START Available records
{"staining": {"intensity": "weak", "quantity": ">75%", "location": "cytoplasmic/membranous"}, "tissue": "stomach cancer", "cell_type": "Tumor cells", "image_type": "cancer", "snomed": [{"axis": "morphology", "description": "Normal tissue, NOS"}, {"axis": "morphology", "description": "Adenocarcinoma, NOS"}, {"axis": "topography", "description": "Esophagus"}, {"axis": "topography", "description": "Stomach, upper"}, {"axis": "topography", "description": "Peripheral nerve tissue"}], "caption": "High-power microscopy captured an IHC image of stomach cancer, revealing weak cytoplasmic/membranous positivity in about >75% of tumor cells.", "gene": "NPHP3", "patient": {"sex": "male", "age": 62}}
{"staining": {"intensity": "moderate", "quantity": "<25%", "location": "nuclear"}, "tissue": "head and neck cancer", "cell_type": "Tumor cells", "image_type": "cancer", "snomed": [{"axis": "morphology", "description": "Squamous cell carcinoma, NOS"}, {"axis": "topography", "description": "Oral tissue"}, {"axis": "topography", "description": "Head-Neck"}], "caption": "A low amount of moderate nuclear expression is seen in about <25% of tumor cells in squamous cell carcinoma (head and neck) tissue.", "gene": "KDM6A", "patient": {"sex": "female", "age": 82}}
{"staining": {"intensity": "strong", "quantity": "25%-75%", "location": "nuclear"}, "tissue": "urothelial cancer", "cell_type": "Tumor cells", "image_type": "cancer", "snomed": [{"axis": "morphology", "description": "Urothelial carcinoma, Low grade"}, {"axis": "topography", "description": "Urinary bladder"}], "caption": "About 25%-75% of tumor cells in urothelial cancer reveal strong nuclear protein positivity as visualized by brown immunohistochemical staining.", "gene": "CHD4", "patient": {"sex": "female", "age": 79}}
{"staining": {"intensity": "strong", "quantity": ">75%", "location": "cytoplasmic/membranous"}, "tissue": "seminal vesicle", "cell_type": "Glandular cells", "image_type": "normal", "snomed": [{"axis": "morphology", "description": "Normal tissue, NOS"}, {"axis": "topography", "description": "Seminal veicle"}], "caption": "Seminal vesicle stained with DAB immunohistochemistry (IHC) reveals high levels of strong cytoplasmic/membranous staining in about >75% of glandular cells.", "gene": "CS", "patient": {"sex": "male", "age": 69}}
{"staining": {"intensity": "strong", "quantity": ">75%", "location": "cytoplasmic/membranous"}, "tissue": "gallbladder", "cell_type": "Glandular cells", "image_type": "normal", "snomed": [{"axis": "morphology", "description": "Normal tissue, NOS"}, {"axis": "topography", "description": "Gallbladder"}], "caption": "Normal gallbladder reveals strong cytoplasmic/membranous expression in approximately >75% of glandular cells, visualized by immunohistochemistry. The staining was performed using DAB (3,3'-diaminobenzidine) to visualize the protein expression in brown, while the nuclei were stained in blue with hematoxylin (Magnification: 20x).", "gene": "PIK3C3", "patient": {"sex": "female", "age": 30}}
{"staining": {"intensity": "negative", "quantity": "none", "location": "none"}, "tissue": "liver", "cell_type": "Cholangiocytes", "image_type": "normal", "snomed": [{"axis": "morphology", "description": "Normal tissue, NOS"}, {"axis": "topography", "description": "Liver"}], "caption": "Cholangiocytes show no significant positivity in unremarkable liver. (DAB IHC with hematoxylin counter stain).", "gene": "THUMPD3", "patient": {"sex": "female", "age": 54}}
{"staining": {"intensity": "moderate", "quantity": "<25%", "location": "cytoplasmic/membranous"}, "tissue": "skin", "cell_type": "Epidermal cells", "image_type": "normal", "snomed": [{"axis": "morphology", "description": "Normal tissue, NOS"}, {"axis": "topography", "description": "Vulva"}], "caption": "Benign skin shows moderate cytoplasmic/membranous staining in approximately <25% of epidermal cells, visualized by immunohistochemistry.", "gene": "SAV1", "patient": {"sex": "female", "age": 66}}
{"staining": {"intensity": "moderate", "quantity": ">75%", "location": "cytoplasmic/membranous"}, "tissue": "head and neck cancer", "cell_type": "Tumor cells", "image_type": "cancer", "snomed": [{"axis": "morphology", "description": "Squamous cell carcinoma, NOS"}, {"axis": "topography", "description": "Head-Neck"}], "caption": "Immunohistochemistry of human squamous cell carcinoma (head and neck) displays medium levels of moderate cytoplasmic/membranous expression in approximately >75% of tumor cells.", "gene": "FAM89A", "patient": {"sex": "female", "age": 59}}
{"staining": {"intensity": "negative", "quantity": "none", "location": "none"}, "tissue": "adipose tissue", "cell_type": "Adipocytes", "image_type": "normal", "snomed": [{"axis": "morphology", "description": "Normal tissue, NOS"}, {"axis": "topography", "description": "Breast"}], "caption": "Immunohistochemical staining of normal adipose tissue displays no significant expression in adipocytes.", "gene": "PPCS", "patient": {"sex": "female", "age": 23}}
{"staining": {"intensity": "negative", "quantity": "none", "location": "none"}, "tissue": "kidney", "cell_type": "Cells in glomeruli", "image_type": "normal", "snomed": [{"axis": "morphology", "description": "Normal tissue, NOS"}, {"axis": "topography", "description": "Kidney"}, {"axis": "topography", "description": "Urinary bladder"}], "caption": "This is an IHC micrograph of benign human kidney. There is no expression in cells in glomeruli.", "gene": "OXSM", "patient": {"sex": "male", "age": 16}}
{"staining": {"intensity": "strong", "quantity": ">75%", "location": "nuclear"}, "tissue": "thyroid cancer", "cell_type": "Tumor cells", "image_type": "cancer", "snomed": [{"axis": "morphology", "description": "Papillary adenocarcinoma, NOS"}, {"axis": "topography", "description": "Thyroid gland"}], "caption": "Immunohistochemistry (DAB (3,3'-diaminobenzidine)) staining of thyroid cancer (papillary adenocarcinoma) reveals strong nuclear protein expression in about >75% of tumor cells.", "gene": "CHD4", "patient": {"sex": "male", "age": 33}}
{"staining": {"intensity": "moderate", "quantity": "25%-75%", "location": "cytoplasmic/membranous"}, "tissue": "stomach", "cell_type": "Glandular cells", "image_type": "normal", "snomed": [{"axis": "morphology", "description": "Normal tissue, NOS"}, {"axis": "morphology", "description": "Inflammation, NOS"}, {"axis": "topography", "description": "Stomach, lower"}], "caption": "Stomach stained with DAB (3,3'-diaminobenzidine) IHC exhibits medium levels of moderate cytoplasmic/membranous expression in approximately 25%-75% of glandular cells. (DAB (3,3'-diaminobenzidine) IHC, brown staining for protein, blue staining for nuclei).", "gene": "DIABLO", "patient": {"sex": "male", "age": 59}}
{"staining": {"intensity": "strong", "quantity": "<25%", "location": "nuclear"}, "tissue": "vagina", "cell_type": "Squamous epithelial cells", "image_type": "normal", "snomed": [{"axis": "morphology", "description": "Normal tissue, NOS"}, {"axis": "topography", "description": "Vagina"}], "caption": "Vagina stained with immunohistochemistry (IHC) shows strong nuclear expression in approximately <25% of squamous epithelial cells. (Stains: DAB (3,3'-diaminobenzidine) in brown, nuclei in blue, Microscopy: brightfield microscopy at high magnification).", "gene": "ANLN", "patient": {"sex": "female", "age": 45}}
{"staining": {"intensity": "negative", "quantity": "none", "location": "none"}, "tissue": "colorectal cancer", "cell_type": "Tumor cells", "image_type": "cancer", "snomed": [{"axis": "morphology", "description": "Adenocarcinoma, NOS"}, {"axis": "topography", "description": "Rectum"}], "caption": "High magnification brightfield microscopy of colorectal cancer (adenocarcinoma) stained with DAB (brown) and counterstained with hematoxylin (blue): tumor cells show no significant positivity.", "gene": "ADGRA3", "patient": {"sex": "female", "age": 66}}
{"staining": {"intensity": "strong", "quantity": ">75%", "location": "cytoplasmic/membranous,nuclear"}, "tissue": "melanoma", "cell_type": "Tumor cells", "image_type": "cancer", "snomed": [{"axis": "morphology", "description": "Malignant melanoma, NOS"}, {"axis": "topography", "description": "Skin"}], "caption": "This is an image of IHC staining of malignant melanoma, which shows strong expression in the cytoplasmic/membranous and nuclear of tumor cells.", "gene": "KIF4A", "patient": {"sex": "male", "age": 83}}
END Available records
Work task = From the first line of the data above through the line containing "25%-75% of tumor", repeat each line exactly, and add nothing.

Response to this exercise =
{"staining": {"intensity": "weak", "quantity": ">75%", "location": "cytoplasmic/membranous"}, "tissue": "stomach cancer", "cell_type": "Tumor cells", "image_type": "cancer", "snomed": [{"axis": "morphology", "description": "Normal tissue, NOS"}, {"axis": "morphology", "description": "Adenocarcinoma, NOS"}, {"axis": "topography", "description": "Esophagus"}, {"axis": "topography", "description": "Stomach, upper"}, {"axis": "topography", "description": "Peripheral nerve tissue"}], "caption": "High-power microscopy captured an IHC image of stomach cancer, revealing weak cytoplasmic/membranous positivity in about >75% of tumor cells.", "gene": "NPHP3", "patient": {"sex": "male", "age": 62}}
{"staining": {"intensity": "moderate", "quantity": "<25%", "location": "nuclear"}, "tissue": "head and neck cancer", "cell_type": "Tumor cells", "image_type": "cancer", "snomed": [{"axis": "morphology", "description": "Squamous cell carcinoma, NOS"}, {"axis": "topography", "description": "Oral tissue"}, {"axis": "topography", "description": "Head-Neck"}], "caption": "A low amount of moderate nuclear expression is seen in about <25% of tumor cells in squamous cell carcinoma (head and neck) tissue.", "gene": "KDM6A", "patient": {"sex": "female", "age": 82}}
{"staining": {"intensity": "strong", "quantity": "25%-75%", "location": "nuclear"}, "tissue": "urothelial cancer", "cell_type": "Tumor cells", "image_type": "cancer", "snomed": [{"axis": "morphology", "description": "Urothelial carcinoma, Low grade"}, {"axis": "topography", "description": "Urinary bladder"}], "caption": "About 25%-75% of tumor cells in urothelial cancer reveal strong nuclear protein positivity as visualized by brown immunohistochemical staining.", "gene": "CHD4", "patient": {"sex": "female", "age": 79}}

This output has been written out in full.